CODEFUSE-DEBENCH: An Empirical Study on Readability, Recompilability, and Functionality

Binary decompilation aims to recover binaries into high-level source code, but existing evaluations mainly rely on syntactic similarity or single-axis readability metrics, which fail to capture practical reusability. We propose a reusability-driven evaluation paradigm that measures decompiler quality along three orthogonal dimensions: readability, recompilability, and functionality. We present DEBENCH, the first automated framework for multidimensional decompilation evaluation. DEBENCH contains 240 atomic test functions, organized into 8 source files and compiled into 640 binaries. It combines LLM-as-judge readability scoring with URAF (18 sub-dimensions), iterative compile-and-repair under a fixed 50-iteration budget, and Frida-based differential dynamic tracing at the program, function, and instruction levels. We evaluate five mainstream decompilers and three repair LLMs. Our study reveals four findings. First, the reusability cliff is steep: the best decompiler-LLM pair reaches 22.3% Exact+Partial program-level behavioral overlap but only 1.2% exact stdout match, nearly 50 points below recompilability. Second, settings that maximize readability do not maximize functionality: -O3 yields the lowest readability but the highest functionality, and Clang gives lower readability than GCC but 2.6x higher functionality. Third, cross-decompiler variation at the functional level is 20x, far larger than the 1.6x cross-LLM variation, showing that progress depends more on decompiler engines than larger repair models. Fourth, failures fall into three categories: syntactic noise, type-system collapse (about 19% of repair errors), and irreversible upstream losses such as ARM64 relocation idioms and C++ ABI features.

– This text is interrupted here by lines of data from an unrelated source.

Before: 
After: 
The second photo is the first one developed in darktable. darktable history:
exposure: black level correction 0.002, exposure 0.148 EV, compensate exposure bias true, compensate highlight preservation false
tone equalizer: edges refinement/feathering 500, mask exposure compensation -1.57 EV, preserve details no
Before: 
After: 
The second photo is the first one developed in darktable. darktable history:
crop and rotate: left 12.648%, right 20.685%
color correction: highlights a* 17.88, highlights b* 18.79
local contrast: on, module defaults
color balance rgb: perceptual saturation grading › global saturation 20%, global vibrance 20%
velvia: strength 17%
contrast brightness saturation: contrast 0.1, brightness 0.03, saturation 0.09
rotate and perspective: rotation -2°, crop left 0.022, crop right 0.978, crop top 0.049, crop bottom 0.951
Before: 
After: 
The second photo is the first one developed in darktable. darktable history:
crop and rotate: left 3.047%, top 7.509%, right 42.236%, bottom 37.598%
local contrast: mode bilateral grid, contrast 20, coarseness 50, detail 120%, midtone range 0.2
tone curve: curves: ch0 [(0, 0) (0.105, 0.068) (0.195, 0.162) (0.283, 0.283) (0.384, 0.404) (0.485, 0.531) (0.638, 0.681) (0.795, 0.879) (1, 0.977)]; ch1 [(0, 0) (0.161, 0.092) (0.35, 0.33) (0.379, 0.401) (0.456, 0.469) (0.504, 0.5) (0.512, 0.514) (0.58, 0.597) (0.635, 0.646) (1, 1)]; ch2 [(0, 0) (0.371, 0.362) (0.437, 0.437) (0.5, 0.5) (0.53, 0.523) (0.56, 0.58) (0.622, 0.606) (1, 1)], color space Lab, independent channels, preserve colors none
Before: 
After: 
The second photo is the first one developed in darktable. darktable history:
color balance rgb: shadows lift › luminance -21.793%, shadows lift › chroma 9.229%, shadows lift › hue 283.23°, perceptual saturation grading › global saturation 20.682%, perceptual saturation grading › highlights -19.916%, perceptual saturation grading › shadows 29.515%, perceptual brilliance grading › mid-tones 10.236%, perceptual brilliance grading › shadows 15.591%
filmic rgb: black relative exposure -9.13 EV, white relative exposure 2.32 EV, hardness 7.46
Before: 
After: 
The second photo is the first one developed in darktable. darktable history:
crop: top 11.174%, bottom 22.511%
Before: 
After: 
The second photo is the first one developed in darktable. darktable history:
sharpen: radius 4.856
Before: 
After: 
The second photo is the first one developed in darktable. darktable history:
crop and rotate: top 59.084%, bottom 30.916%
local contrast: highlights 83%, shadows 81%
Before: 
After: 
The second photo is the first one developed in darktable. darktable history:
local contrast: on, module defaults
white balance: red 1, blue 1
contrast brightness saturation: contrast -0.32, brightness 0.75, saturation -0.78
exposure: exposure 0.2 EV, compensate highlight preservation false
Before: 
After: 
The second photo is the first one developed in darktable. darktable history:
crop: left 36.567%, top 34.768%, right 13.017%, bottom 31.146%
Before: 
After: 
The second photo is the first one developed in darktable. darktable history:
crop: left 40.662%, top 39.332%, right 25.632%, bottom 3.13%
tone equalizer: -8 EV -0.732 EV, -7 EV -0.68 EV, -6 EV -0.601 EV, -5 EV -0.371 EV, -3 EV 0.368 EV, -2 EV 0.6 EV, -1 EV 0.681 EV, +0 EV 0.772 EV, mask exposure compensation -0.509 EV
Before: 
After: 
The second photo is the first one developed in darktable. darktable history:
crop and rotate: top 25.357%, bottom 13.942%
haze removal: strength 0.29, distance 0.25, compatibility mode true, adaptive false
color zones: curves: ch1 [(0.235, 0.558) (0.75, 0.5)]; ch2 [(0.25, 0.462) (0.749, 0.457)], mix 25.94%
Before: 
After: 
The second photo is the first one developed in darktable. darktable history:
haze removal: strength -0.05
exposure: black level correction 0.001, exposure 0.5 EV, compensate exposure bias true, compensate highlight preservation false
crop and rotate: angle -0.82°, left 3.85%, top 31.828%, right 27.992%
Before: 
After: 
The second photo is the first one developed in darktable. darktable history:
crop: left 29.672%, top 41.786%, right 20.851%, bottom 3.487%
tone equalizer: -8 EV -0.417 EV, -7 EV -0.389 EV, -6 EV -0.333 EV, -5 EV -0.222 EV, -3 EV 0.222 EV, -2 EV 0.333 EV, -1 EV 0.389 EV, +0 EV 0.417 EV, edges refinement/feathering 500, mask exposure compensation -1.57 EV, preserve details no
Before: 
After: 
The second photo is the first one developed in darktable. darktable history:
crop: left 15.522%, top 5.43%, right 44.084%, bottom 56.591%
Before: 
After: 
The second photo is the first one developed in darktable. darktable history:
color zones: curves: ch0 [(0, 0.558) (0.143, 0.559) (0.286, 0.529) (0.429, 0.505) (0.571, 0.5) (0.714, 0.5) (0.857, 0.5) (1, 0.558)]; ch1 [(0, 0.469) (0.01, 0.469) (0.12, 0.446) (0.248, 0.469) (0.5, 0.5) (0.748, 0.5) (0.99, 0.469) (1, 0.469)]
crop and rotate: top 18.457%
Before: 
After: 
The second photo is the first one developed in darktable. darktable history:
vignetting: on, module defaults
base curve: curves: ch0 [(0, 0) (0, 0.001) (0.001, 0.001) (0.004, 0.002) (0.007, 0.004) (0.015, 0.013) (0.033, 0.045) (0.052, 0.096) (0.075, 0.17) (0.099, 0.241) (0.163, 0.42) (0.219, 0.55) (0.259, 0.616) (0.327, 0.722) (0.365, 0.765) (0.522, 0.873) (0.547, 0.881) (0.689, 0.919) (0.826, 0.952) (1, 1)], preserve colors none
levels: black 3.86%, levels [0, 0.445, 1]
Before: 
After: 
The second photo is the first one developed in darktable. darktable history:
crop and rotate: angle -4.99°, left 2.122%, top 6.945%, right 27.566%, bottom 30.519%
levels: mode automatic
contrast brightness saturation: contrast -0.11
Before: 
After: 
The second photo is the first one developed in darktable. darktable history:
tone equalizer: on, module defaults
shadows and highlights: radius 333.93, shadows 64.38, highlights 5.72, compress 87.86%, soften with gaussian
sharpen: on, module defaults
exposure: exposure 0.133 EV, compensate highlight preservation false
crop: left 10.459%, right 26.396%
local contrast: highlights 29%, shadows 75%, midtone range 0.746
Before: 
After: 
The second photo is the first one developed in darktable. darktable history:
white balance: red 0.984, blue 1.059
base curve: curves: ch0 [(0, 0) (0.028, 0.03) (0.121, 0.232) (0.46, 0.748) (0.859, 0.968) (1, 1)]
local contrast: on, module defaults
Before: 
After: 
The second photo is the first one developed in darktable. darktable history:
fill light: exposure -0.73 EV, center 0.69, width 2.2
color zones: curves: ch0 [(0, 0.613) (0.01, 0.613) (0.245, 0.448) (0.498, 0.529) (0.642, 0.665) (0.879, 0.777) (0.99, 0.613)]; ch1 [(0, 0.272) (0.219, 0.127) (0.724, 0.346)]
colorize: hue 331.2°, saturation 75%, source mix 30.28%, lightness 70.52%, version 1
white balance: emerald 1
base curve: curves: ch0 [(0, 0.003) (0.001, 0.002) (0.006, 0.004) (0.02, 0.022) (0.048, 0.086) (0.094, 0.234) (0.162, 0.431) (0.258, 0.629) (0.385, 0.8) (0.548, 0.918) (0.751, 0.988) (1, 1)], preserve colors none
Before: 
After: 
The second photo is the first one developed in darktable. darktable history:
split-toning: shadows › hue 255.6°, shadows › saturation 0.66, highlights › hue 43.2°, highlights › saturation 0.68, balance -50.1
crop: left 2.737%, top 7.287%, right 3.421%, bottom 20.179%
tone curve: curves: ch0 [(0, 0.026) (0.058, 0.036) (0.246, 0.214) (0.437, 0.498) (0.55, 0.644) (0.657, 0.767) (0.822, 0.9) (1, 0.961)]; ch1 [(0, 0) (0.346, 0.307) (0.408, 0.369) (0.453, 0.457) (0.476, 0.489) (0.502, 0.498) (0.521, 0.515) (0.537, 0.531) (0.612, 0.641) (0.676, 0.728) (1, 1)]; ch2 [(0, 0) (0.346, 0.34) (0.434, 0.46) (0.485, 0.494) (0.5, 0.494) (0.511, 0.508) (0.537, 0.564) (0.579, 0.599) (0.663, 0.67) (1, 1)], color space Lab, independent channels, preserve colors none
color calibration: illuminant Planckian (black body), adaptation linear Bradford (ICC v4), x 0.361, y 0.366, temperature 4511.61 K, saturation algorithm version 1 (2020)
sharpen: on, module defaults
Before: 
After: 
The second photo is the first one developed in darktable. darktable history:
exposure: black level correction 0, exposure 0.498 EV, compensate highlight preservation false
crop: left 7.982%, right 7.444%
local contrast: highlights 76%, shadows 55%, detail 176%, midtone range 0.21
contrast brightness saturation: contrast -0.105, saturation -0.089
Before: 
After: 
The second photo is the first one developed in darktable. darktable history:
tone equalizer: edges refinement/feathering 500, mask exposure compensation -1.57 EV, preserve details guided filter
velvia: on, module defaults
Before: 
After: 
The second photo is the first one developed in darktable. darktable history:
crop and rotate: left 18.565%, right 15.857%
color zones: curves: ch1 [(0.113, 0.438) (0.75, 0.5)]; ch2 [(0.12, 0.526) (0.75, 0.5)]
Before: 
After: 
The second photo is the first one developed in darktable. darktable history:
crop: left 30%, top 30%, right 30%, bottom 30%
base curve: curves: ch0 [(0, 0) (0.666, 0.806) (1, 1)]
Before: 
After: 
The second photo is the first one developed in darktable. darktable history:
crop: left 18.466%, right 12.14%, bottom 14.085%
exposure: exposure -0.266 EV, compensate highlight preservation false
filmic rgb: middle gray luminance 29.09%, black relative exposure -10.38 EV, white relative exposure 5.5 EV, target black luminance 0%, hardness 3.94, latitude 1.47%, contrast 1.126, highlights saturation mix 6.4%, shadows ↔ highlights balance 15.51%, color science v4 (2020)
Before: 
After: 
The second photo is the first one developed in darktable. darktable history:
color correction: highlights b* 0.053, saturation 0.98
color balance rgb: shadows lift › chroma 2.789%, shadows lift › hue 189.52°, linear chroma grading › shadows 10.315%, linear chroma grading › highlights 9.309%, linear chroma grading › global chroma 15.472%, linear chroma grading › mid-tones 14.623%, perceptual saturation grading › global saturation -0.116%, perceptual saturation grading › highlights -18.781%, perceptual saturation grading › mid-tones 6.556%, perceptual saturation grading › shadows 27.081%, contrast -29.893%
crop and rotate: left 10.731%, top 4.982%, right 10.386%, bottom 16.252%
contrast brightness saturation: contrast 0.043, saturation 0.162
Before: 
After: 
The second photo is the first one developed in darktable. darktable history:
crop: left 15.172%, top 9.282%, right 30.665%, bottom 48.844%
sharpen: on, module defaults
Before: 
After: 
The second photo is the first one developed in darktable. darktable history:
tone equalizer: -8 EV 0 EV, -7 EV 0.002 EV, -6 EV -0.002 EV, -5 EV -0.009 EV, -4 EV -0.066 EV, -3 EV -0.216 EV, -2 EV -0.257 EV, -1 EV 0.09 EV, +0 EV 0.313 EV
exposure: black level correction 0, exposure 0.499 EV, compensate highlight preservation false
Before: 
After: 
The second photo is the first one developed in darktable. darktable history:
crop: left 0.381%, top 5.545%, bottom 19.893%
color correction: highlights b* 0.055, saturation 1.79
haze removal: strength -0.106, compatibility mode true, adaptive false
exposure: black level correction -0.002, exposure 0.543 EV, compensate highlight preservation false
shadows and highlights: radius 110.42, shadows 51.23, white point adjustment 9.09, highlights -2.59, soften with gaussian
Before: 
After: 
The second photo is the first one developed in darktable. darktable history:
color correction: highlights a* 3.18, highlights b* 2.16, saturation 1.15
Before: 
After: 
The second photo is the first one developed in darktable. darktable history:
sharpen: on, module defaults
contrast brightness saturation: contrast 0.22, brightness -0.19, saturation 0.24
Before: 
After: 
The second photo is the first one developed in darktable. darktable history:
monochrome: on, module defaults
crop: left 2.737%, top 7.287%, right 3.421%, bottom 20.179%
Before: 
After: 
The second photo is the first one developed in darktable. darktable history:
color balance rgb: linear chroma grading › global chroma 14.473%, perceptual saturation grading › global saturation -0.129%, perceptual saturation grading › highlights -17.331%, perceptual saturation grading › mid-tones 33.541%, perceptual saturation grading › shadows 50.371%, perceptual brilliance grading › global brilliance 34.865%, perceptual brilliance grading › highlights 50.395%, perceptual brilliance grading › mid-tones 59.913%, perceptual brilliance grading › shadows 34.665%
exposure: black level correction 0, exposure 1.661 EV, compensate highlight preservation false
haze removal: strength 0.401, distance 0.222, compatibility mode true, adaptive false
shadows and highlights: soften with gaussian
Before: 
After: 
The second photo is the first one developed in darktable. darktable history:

翻译：二进制反编译旨在将二进制文件恢复为高级源代码，但现有评估主要依赖句法相似性或单一维度的可读性指标，无法捕捉实际的可重用性。我们提出了一种以可重用性为导向的评估范式，沿三个正交维度衡量反编译器质量：可读性、可重编译性和功能性。我们提出了首个用于多维反编译评估的自动化框架DEBENCH。DEBENCH包含240个原子测试函数，组织为8个源文件并编译为640个二进制文件。它结合了基于LLM作为裁判的可读性评分（包含18个子维度的URAF）、固定50次迭代预算下的迭代编译与修复，以及在程序、函数和指令级别基于Frida的差分动态追踪。我们评估了五种主流反编译器和三种修复LLM。研究揭示了四项发现：第一，可重用性悬崖陡峭：最佳反编译器-LLM组合在程序级行为重叠率上达到22.3%（精确+部分匹配），但精确标准输出匹配率仅为1.2%，较可重编译性低近50个百分点。第二，最大化可读性的设置并不最大化功能性：-O3优化级别产生最低的可读性但最高的功能性，Clang编译器虽可读性低于GCC，但功能性是其2.6倍。第三，跨反编译器在功能层面的差异为20倍，远大于跨LLM的1.6倍差异，表明进展更依赖于反编译器引擎而非更大的修复模型。第四，失败可归为三类：句法噪声、类型系统崩溃（约占修复错误的19%），以及不可逆的上游损失（如ARM64重定位惯用法和C++ ABI特性）。